● **TASK LIST**
• a. From the Ethereum Foundation passage, please extract the stretch from "The current dispute" through "the EF to own.".
• b. Answer these from the Ethereum Foundation passage:
(i) What three issues does the current dispute revolve around?
(ii) What four things make up what Buterin frames as Ethereum's institutional identity (CROPS)?
(iii) Who is leading much of the transition?

Buterin wrote that the EF should become less central to Ethereum's future and more "opinionated" in what it stands for. He stressed the view is his alone, adding that the EF board is expanding while his own influence inside the organization is diminishing—an outcome he said he supports.
The current dispute revolves around three issues: how much ETH the EF should sell, how tightly it should manage spending, and whether external organizations should take over growth-focused functions that some holders want the EF to own.
A vocal segment of ETH holders argues the EF should operate more like a growth institution—competing more aggressively with Solana, strengthening the "ETH as an asset" narrative, coordinating business development, and improving execution. Buterin's counterpoint is that the EF should act as "one node among many," optimizing for what he frames as Ethereum's institutional identity: censorship resistance, open source, privacy, and security (CROPS). In his framing, doing less—especially on promotion and coordination—also supports the goal of selling less ETH, because a narrower EF would require less funding.
He described the EF as "one node, with a defined purpose, alongside other nodes," and said it should prioritize longevity over breadth. Aya Miyaguchi is leading much of the transition, while Buterin's involvement is primarily focused on technical work.

● **INFORMATION SHOWN**
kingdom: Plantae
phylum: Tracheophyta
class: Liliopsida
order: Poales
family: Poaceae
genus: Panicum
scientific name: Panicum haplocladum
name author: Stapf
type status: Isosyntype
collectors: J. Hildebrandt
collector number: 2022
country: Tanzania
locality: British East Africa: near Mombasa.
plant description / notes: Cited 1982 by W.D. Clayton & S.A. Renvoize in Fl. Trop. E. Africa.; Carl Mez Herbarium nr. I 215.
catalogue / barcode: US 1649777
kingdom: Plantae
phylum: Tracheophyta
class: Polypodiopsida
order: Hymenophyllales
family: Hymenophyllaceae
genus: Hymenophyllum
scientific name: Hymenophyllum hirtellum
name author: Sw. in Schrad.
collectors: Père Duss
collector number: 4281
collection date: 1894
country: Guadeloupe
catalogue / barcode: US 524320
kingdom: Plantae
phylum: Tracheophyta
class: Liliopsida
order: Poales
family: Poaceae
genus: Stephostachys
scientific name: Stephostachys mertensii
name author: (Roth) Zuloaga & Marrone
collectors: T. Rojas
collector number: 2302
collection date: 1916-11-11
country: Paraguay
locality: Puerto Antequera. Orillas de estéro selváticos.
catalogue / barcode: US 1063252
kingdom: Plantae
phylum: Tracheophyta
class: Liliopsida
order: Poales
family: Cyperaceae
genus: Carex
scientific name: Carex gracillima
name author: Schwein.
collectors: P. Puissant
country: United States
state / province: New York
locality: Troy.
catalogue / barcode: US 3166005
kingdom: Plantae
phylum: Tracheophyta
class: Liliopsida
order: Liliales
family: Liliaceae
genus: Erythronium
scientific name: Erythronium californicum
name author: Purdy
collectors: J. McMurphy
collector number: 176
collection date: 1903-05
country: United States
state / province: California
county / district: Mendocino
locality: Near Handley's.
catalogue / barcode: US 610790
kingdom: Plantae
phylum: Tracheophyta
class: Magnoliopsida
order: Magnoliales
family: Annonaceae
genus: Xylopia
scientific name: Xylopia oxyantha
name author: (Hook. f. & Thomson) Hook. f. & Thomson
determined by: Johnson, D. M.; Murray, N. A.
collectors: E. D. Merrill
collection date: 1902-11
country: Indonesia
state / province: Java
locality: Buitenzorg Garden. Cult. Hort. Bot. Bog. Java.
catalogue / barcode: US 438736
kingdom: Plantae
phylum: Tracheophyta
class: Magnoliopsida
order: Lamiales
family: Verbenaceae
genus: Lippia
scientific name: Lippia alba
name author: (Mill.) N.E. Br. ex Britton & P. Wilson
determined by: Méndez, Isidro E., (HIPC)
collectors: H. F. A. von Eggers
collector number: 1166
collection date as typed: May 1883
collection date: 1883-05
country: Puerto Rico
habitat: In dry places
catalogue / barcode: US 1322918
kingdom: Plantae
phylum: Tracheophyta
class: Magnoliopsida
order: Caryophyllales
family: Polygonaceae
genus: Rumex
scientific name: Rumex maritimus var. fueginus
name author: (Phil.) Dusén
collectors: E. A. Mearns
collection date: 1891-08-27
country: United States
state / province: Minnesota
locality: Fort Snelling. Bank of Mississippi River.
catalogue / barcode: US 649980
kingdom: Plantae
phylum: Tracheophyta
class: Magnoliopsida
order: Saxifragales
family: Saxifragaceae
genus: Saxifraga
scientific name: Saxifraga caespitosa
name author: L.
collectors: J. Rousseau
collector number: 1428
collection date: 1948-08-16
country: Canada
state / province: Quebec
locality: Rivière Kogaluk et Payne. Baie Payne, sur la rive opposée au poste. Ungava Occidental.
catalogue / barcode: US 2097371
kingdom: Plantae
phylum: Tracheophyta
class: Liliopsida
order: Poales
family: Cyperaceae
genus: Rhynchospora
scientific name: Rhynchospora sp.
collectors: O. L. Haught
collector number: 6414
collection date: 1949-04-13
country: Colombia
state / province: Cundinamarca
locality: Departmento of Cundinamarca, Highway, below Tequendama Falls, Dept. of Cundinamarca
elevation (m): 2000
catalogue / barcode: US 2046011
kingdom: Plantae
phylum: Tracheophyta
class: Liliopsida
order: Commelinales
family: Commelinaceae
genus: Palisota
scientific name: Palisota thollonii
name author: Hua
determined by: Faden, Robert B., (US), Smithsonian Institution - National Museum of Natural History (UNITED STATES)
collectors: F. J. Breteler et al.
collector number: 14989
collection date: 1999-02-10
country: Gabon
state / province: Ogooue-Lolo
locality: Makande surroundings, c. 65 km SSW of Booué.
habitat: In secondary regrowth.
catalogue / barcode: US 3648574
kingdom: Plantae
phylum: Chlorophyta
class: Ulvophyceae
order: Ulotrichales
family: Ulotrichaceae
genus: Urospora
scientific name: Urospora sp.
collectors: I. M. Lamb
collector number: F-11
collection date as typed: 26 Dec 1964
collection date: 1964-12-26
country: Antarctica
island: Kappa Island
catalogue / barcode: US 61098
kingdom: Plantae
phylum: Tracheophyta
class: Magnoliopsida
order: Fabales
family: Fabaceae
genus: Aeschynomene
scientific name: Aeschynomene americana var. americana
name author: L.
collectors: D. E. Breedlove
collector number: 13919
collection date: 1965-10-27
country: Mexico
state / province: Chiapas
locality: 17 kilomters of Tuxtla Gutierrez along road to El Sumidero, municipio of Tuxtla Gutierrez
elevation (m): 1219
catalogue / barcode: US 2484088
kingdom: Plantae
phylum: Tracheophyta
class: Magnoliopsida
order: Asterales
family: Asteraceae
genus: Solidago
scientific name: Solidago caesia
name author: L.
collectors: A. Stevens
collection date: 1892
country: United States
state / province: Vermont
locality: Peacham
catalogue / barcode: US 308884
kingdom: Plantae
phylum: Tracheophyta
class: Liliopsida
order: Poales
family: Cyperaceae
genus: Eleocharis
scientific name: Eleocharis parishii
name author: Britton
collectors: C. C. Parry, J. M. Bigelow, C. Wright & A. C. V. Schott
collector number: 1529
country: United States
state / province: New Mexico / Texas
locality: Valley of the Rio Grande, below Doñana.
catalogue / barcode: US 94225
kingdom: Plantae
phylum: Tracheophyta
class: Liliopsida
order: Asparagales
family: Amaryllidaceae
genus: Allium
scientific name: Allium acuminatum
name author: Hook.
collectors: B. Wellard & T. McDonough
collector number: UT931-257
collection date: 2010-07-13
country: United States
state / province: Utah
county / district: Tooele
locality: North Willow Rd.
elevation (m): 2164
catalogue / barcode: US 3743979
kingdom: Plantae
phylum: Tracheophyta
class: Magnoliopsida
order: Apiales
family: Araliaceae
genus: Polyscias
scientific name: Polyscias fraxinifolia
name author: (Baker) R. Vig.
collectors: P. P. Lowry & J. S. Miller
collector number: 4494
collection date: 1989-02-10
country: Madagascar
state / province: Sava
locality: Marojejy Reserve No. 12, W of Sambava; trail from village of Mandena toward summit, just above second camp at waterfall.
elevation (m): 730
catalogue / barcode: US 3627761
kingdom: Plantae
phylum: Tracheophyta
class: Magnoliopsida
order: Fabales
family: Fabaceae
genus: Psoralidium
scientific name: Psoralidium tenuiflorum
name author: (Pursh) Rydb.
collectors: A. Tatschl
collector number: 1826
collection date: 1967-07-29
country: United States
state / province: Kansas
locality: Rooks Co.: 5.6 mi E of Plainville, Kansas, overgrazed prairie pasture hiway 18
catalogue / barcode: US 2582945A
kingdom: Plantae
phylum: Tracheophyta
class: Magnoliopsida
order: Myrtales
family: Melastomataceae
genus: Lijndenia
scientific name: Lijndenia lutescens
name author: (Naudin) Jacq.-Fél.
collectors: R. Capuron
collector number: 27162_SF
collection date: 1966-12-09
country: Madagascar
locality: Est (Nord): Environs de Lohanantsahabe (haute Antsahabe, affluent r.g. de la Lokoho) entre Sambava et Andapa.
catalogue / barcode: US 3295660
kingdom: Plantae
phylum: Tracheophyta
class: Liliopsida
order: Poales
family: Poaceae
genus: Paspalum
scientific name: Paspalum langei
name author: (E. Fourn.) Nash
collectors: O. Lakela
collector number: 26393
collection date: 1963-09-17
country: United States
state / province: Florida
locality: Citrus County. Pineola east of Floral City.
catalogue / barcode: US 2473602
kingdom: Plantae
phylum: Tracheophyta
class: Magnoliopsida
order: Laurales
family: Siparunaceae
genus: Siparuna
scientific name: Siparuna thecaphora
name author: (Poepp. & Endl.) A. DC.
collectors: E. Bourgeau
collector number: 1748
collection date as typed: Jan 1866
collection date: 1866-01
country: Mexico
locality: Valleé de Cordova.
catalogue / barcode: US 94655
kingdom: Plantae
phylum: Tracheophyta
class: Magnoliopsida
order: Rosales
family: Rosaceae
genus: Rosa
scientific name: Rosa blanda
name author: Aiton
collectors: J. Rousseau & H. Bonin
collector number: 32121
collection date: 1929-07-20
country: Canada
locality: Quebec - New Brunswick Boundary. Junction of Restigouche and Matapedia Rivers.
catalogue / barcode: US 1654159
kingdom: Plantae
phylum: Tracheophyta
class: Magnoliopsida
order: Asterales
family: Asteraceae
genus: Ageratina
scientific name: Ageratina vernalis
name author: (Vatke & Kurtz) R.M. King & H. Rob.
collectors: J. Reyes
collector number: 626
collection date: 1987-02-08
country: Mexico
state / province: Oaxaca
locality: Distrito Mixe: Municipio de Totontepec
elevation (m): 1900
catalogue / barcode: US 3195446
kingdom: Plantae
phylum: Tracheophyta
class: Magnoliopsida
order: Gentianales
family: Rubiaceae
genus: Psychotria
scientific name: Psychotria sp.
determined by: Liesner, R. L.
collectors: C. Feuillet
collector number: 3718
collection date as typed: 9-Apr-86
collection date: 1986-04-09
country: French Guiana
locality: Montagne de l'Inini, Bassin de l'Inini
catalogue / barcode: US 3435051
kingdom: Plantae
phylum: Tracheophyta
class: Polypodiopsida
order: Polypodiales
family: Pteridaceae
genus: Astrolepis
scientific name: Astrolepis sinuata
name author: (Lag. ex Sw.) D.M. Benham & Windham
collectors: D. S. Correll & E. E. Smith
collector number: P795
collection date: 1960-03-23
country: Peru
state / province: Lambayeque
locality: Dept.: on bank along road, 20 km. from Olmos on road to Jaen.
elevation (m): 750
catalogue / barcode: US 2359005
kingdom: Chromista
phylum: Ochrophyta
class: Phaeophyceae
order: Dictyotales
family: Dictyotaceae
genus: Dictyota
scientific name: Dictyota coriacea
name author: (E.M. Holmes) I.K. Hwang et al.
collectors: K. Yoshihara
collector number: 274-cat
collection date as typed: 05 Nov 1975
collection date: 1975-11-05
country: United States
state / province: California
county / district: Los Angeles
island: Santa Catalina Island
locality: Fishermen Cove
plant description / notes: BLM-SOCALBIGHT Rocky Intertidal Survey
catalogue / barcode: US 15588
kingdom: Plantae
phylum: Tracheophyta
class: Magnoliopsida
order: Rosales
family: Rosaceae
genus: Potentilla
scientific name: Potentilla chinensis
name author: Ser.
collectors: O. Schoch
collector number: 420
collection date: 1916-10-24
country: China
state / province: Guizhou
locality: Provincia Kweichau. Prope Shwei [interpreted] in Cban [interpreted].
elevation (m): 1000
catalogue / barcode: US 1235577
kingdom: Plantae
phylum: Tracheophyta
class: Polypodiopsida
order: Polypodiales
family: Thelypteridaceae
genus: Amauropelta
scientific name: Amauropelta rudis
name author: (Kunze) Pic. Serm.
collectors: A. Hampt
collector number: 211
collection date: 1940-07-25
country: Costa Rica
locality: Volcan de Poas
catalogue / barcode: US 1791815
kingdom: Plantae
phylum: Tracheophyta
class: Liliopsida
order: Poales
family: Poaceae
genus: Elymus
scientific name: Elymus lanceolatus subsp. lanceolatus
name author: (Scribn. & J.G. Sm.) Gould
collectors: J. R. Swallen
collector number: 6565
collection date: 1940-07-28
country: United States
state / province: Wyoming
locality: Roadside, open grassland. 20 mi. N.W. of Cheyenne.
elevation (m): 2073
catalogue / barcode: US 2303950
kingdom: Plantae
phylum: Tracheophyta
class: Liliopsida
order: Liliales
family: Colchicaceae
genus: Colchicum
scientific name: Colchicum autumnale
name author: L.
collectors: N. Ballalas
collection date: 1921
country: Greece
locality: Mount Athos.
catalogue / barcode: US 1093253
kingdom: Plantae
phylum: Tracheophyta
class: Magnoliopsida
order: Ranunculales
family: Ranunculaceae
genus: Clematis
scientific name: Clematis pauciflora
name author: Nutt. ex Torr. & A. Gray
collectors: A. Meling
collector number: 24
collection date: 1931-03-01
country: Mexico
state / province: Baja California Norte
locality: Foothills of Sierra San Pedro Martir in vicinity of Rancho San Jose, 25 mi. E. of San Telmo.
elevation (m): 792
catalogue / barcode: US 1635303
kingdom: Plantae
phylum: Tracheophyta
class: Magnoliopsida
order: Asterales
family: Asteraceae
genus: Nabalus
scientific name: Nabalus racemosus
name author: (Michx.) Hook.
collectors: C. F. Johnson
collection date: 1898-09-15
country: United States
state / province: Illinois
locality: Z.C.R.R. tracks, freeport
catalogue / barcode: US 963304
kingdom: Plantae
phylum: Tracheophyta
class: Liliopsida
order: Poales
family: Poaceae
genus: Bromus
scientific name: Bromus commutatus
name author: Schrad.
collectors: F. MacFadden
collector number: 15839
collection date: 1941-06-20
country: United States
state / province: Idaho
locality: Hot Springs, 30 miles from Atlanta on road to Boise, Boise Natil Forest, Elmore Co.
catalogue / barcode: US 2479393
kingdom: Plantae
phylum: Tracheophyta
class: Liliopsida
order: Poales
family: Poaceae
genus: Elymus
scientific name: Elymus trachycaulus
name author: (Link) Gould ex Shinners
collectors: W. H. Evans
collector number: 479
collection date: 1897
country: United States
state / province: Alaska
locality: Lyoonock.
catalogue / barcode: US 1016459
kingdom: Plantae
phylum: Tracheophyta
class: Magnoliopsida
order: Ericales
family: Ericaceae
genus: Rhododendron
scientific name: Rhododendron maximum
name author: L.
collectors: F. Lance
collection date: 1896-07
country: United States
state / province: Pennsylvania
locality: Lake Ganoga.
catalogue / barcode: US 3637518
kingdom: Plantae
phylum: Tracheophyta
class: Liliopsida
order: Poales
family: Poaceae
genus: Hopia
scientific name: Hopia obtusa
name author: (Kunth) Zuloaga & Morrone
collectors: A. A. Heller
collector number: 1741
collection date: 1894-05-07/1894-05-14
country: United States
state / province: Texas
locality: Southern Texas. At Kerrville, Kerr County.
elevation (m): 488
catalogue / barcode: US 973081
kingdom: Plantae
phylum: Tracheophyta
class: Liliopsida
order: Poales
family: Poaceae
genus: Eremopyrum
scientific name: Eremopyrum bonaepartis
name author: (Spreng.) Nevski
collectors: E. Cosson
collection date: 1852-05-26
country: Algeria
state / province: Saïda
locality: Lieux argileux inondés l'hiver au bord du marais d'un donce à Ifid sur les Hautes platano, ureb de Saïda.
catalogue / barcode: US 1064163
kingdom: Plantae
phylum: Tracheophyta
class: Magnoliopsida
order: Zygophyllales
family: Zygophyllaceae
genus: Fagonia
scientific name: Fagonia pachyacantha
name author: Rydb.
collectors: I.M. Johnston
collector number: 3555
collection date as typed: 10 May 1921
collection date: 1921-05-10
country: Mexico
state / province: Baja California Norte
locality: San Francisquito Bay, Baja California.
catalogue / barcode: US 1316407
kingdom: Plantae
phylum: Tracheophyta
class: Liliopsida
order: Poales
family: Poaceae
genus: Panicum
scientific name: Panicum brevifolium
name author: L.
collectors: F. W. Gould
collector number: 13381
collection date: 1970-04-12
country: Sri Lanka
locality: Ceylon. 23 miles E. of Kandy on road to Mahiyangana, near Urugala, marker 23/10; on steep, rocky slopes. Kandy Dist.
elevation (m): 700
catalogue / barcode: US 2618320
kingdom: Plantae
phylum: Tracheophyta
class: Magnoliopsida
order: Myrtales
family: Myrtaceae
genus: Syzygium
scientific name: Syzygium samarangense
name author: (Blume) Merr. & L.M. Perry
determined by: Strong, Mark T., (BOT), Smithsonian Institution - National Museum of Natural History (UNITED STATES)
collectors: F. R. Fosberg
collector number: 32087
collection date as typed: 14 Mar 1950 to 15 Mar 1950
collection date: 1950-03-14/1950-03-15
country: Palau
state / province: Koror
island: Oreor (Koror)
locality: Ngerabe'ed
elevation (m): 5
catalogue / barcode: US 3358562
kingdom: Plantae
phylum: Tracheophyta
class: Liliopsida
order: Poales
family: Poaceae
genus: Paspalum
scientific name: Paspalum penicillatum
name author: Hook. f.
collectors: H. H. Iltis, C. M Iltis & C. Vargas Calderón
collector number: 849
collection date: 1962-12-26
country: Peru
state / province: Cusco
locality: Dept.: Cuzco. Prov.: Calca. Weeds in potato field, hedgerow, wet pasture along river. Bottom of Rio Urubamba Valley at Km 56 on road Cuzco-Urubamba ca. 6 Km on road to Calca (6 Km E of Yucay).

● **ANSWERS TO THE EXERCISE**
• a.
The current dispute revolves around three issues: how much ETH the EF should sell, how tightly it should manage spending, and whether external organizations should take over growth-focused functions that some holders want the EF to own.

• b.
(i) How much ETH the EF should sell, how tightly it should manage spending, and whether external organizations should take over growth-focused functions that some holders want the EF to own.
(ii) Censorship resistance, open source, privacy, and security.
(iii) Aya Miyaguchi.